Morinosaurus (meaning "Morini lizard", for an ancient people of northern France) is a genus of sauropod dinosaur from an unnamed formation of Kimmeridgian-aged (Late Jurassic) rocks from Boulogne-sur-Mer, Département du Pas-de-Calais, France. It is an obscure tooth genus sometimes referred to the Early Cretaceous English wastebasket taxon Pelorosaurus.

== History and taxonomy ==
The French paleontologist H. E. Sauvage based this genus on a single worn tooth, apparently now lost, which he compared to those of Hypselosaurus. Oddly, despite illustrations of the tooth, and the implications of comparing it to a titanosaur with narrow-crowned teeth, it was included as a synonym of Pelorosaurus in two major reviews. Pelorosaurus, being a putative brachiosaurid, is assumed to have had broad-crowned teeth.

Age, however, was not an issue, because it was referred to the possible Pelorosaurus species P. manseli (="Ischyrosaurus"), which was also from the Upper Jurassic (the question of whether "Ischyrosaurus" or any Jurassic species should be included in Pelorosaurus at all is another issue).
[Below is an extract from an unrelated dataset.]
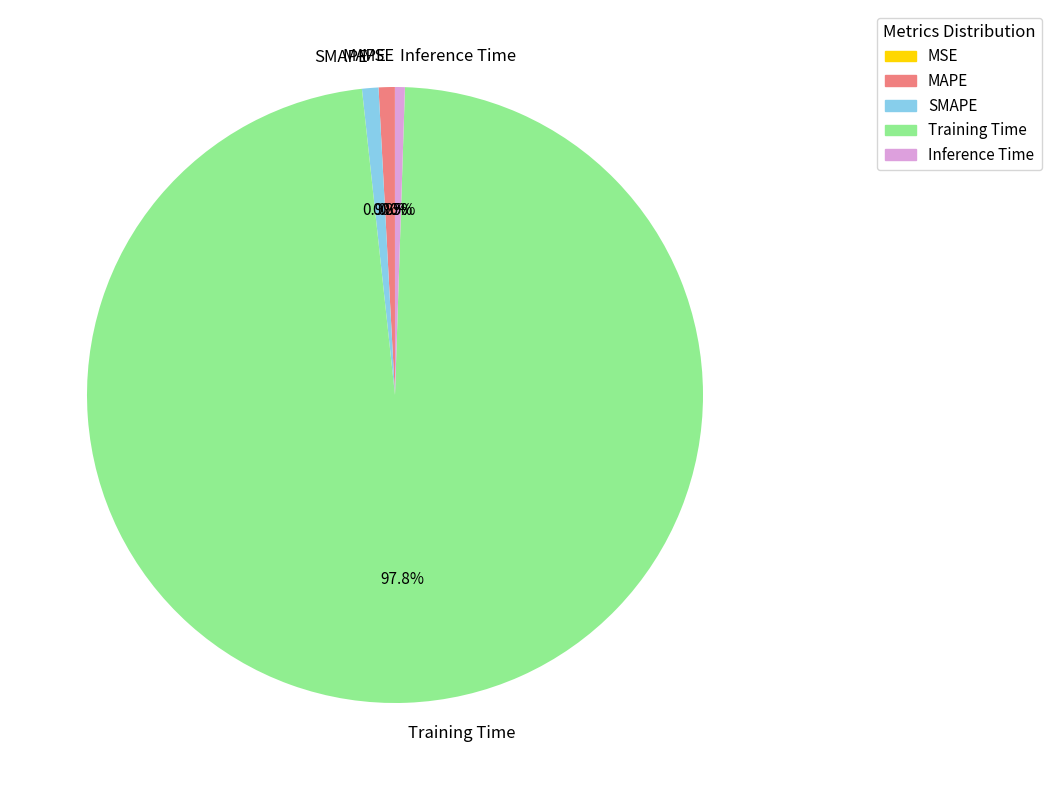

Does Inference Time represent more than half of the total?

No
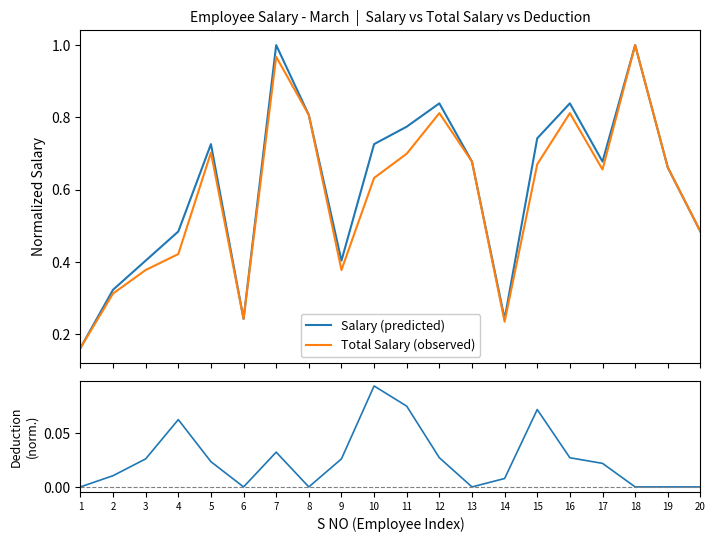

How many lines are shown in the chart?

3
The most recent review considers it to be a nomen dubium without further comment.

Sauvage also suggested that a partial right humerus belonged to the type individual.

==Paleobiology==
Morinosaurus would have been a large, quadrupedal herbivore. Having titanosaur-like teeth may suggest more titanosaurian- or diplodocoid-like feeding habits, but this is speculative. The tooth crown was 50 mm (1.97 im) tall and had a cross-section of 16 by 12 mm.